Things such as polling a pidfs and general fd operations are not supported, this strictly provides the sentinel for APIs which explicitly accept a pidfd.
Suggested-by: Pedro Falcato pedro.falcato@gmail.com Reviewed-by: Shakeel Butt shakeel.butt@linux.dev Signed-off-by: Lorenzo Stoakes lorenzo.stoakes@oracle.com
Currently, a pidfd based system call like pidfd_send_signal() would simply do:
fdget(pidfd); // use struct pid fdput(pidfd);
Where the lifetime of @pid is guaranteed by @file. And in the regular case where there's only a single thread the file code will avoid taking a reference. Thus, there's no reference count bump on fdget(), nor a drop on fdput(), nor a get_pid() or put_pid().
Right I missed that fdget() wouldn't take a reference count I assumed it would be equivalent, my mistake.
With your patch series you will always cause reference counts on @pid to be taken for everyone. And I wouldn't be surprised if we get performance regressions for this.
This was in response to you review saying I can't pass around a pointer to the fd, originally I didn't do this.
This was the only way I could find to de-jank and make my shared function not end up problematic in the light of wanting to keep the fd within a single scope, I didn't realise that passing that by value would be ok.
But obviously hadn't realised that fdget()/fdput() sometimes doesn't change a reference count, mea culpa on that not an fs person...
In one of my earlier mails I had mused about a fdput() like primitive. What I roughly, hastily, and under the influence of the flu, sketched in the _completey untested_ patch I appended illustrates roughly what I had been thinking about.
OK, I was really uncertain as to what you meant regarding the scope of this value so had assumed we couldn't do something like assigning the value like that.
I guess I'll try to adapt that and respin a v7 when I get a chance.
include/linux/pid.h | 8 ++++-- include/uapi/linux/pidfd.h | 10 ++++++++ kernel/exit.c | 4 ++- kernel/nsproxy.c | 1 + kernel/pid.c | 51 ++++++++++++++++++++++++-------------- 5 files changed, 53 insertions(+), 21 deletions(-)

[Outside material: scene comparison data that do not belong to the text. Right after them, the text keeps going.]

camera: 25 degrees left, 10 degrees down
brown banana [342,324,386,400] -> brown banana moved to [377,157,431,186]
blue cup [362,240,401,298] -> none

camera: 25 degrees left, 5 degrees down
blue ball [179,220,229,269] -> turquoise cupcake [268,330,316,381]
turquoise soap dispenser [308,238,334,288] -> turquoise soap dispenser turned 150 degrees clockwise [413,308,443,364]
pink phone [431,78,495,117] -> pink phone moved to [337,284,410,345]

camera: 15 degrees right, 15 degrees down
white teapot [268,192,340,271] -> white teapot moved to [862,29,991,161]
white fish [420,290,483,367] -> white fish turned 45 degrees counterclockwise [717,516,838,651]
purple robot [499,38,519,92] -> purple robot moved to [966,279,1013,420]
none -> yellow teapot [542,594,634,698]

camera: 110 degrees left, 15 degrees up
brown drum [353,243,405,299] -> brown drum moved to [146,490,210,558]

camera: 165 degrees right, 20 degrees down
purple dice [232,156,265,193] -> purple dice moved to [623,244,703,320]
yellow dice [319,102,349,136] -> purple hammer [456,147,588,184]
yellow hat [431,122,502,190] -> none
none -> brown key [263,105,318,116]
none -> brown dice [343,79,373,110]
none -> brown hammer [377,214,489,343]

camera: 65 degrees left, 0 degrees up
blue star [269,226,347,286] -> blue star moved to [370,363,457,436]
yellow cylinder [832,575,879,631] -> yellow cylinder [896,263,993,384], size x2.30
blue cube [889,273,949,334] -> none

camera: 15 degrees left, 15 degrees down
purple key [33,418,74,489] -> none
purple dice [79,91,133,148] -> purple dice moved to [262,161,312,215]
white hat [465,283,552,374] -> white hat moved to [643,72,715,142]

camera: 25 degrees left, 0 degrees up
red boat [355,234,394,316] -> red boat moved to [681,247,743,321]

diff --git a/include/linux/pid.h b/include/linux/pid.h index d466890e1b35..3b2ac7567a88 100644 --- a/include/linux/pid.h +++ b/include/linux/pid.h @@ -78,11 +78,15 @@ struct file;
- __pidfd_get_pid() - Retrieve a pid associated with the specified pidfd.
- @pidfd: The pidfd whose pid we want, or the fd of a /proc/<pid> file if
@alloc_proc is also set.
@alloc_proc is also set, or PIDFD_SELF_* to refer to the current
thread or thread group leader.
- @allow_proc: If set, then an fd of a /proc/<pid> file can be passed instead
of a pidfd, and this will be used to determine the pid.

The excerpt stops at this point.